Record set:
_ _ _

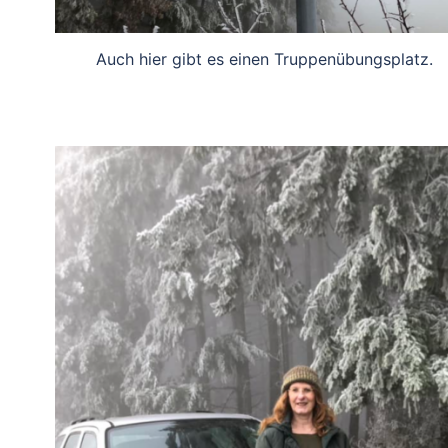
Auch hier gibt es einen Truppenübungsplatz.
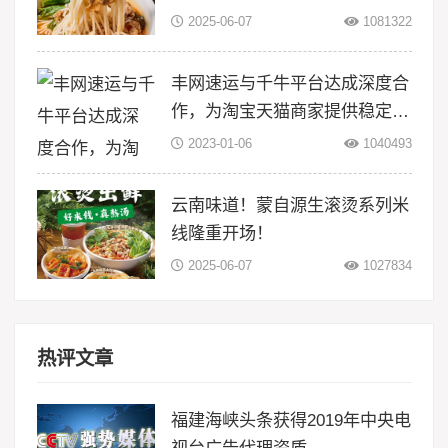
2025-06-07
1081322
丰网速运与千牛平台达成深度合
作，为淘宝天猫商家提供稳定物
流服务
2023-01-06
1040493
云南味道！蒙自源生滚烫系列米
线隆重开场！
2025-06-07
1027834
热评文章
福建海峡头条获得2019年中央电
视台广告代理资质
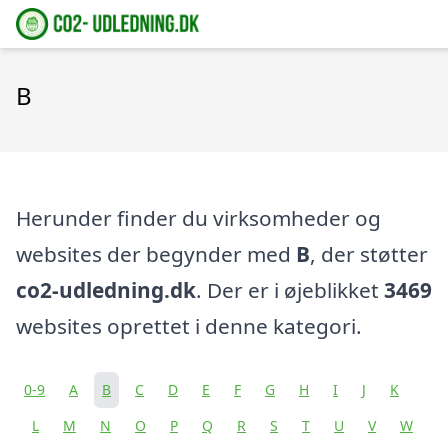
B
Herunder finder du virksomheder og
websites der begynder med
B
, der støtter
co2-udledning.dk
. Der er i øjeblikket
3469
websites oprettet i denne kategori.
0-9
A
B
C
D
E
F
G
H
I
J
K
L
M
N
O
P
Q
R
S
T
U
V
W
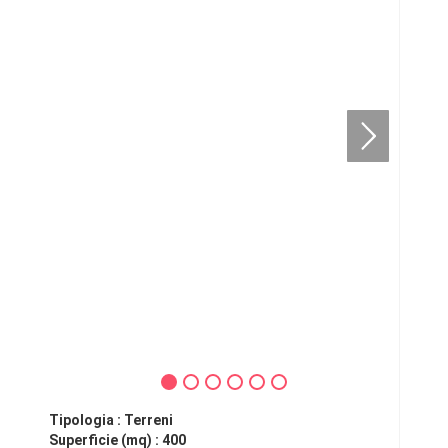
Tipologia : Terreni
Superficie (mq) : 400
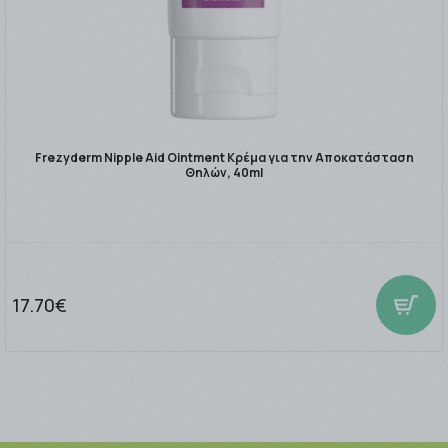
Frezyderm Nipple Aid Ointment Κρέμα για την Αποκατάσταση
Θηλών, 40ml
17.70€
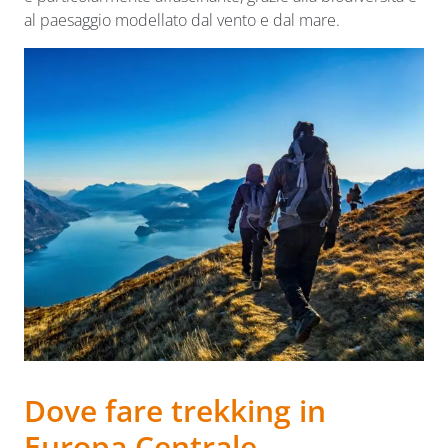
al paesaggio modellato dal vento e dal mare.
Dove fare trekking in
Europa Centrale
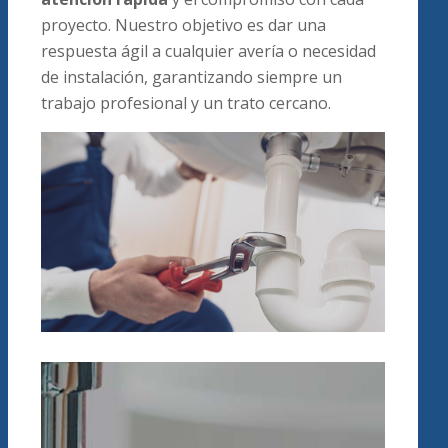
proyecto. Nuestro objetivo es dar una
respuesta ágil a cualquier avería o necesidad
de instalación, garantizando siempre un
trabajo profesional y un trato cercano.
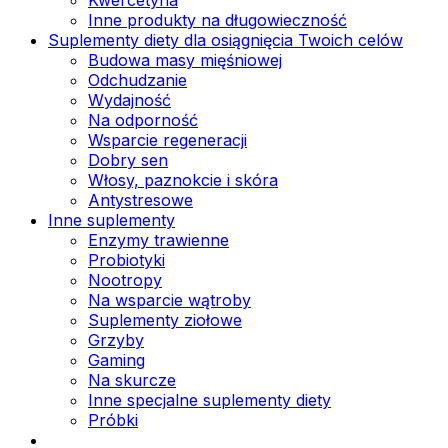
Inne produkty na długowieczność
Suplementy diety dla osiągnięcia Twoich celów
Budowa masy mięśniowej
Odchudzanie
Wydajność
Na odporność
Wsparcie regeneracji
Dobry sen
Włosy, paznokcie i skóra
Antystresowe
Inne suplementy
Enzymy trawienne
Probiotyki
Nootropy
Na wsparcie wątroby
Suplementy ziołowe
Grzyby
Gaming
Na skurcze
Inne specjalne suplementy diety
Próbki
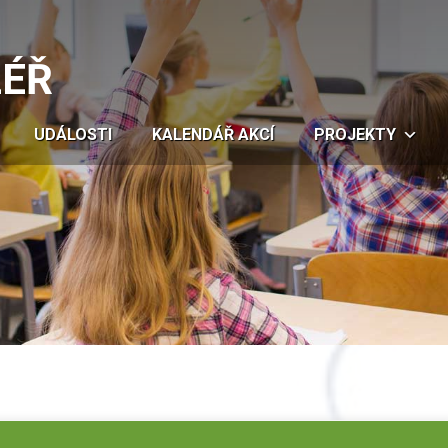
LÉŘ
UDÁLOSTI
KALENDÁŘ AKCÍ
PROJEKTY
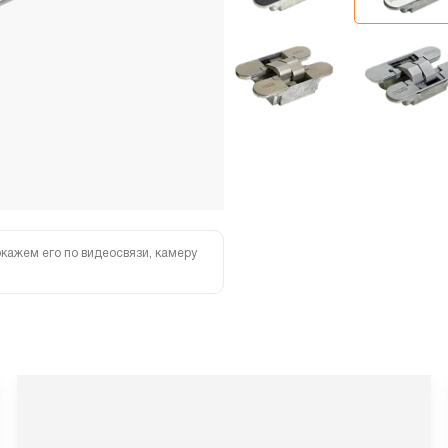
кажем его по видеосвязи, камеру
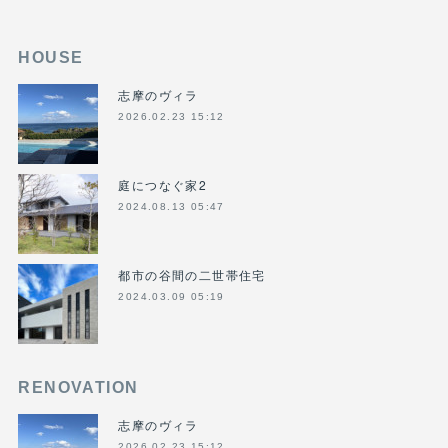
HOUSE
志摩のヴィラ
2026.02.23 15:12
庭につなぐ家2
2024.08.13 05:47
都市の谷間の二世帯住宅
2024.03.09 05:19
RENOVATION
志摩のヴィラ
2026.02.23 15:12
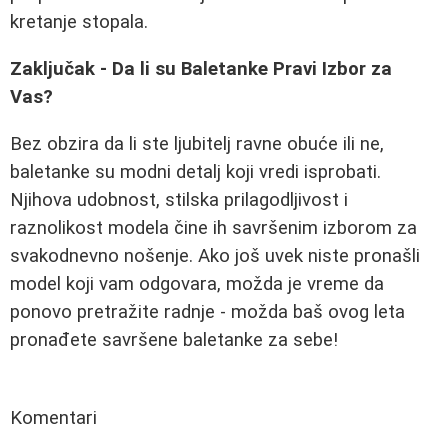
kretanje stopala.
Zaključak - Da li su Baletanke Pravi Izbor za
Vas?
Bez obzira da li ste ljubitelj ravne obuće ili ne,
baletanke su modni detalj koji vredi isprobati.
Njihova udobnost, stilska prilagodljivost i
raznolikost modela čine ih savršenim izborom za
svakodnevno nošenje. Ako još uvek niste pronašli
model koji vam odgovara, možda je vreme da
ponovo pretražite radnje - možda baš ovog leta
pronađete savršene baletanke za sebe!
Komentari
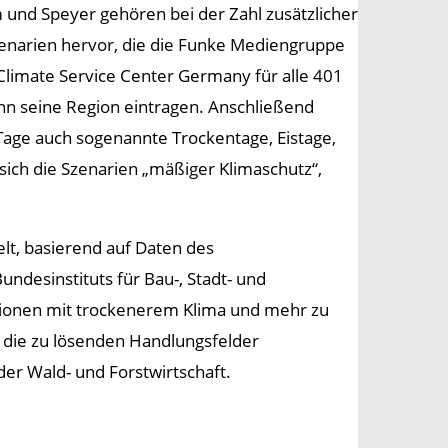
und Speyer gehören bei der Zahl zusätzlicher
zenarien hervor, die die Funke Mediengruppe
 Climate Service Center Germany für alle 401
ann seine Region eintragen. Anschließend
ge auch sogenannte Trockentage, Eistage,
sich die Szenarien „mäßiger Klimaschutz“,
lt, basierend auf Daten des
desinstituts für Bau-, Stadt- und
onen mit trockenerem Klima und mehr zu
ie zu lösenden Handlungsfelder
der Wald- und Forstwirtschaft.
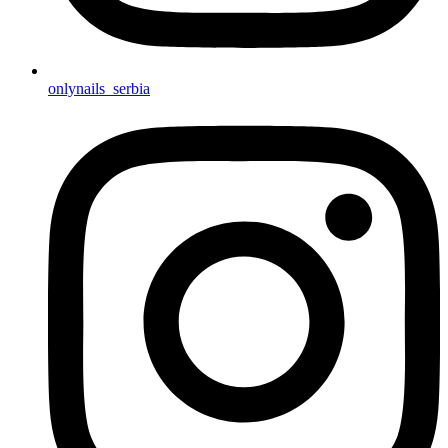
onlynails_serbia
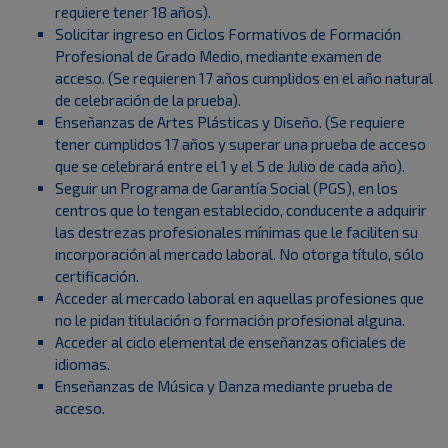
requiere tener 18 años).
Solicitar ingreso en Ciclos Formativos de Formación
Profesional de Grado Medio, mediante examen de
acceso. (Se requieren 17 años cumplidos en el año natural
de celebración de la prueba).
Enseñanzas de Artes Plásticas y Diseño. (Se requiere
tener cumplidos 17 años y superar una prueba de acceso
que se celebrará entre el 1 y el 5 de Julio de cada año).
Seguir un Programa de Garantía Social (PGS), en los
centros que lo tengan establecido, conducente a adquirir
las destrezas profesionales mínimas que le faciliten su
incorporación al mercado laboral. No otorga título, sólo
certificación.
Acceder al mercado laboral en aquellas profesiones que
no le pidan titulación o formación profesional alguna.
Acceder al ciclo elemental de enseñanzas oficiales de
idiomas.
Enseñanzas de Música y Danza mediante prueba de
acceso.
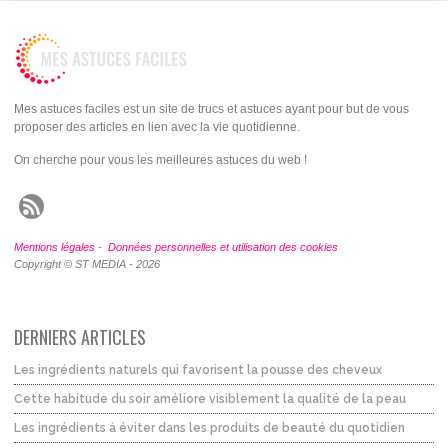
Mes astuces faciles est un site de trucs et astuces ayant pour but de vous
proposer des articles en lien avec la vie quotidienne.
On cherche pour vous les meilleures astuces du web !
Mentions légales
-
Données personnelles et utilisation des cookies
Copyright © ST MEDIA - 2026
DERNIERS ARTICLES
Les ingrédients naturels qui favorisent la pousse des cheveux
Cette habitude du soir améliore visiblement la qualité de la peau
Les ingrédients à éviter dans les produits de beauté du quotidien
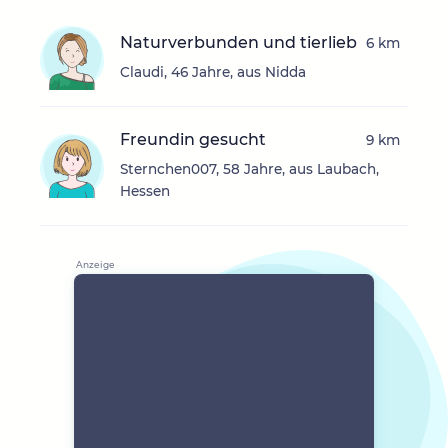
Naturverbunden und tierlieb
6 km
Claudi, 46 Jahre, aus Nidda
Freundin gesucht
9 km
Sternchen007, 58 Jahre, aus Laubach,
Hessen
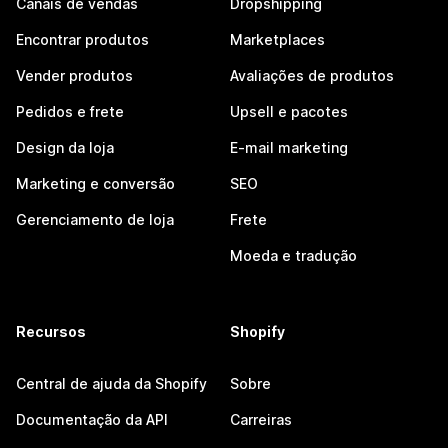
Canais de vendas
Dropshipping
Encontrar produtos
Marketplaces
Vender produtos
Avaliações de produtos
Pedidos e frete
Upsell e pacotes
Design da loja
E-mail marketing
Marketing e conversão
SEO
Gerenciamento de loja
Frete
Moeda e tradução
Recursos
Shopify
Central de ajuda da Shopify
Sobre
Documentação da API
Carreiras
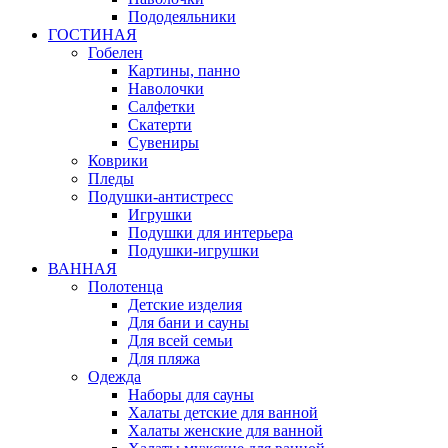
Пододеяльники
ГОСТИНАЯ
Гобелен
Картины, панно
Наволочки
Салфетки
Скатерти
Сувениры
Коврики
Пледы
Подушки-антистресс
Игрушки
Подушки для интерьера
Подушки-игрушки
ВАННАЯ
Полотенца
Детские изделия
Для бани и сауны
Для всей семьи
Для пляжа
Одежда
Наборы для сауны
Халаты детские для ванной
Халаты женские для ванной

_ _ _

Assigned task:
After finding the line that contains "Халаты детские для ванной" in the records above, copy that line and each one after it exactly, through the final line.

Answer space:
Халаты детские для ванной
Халаты женские для ванной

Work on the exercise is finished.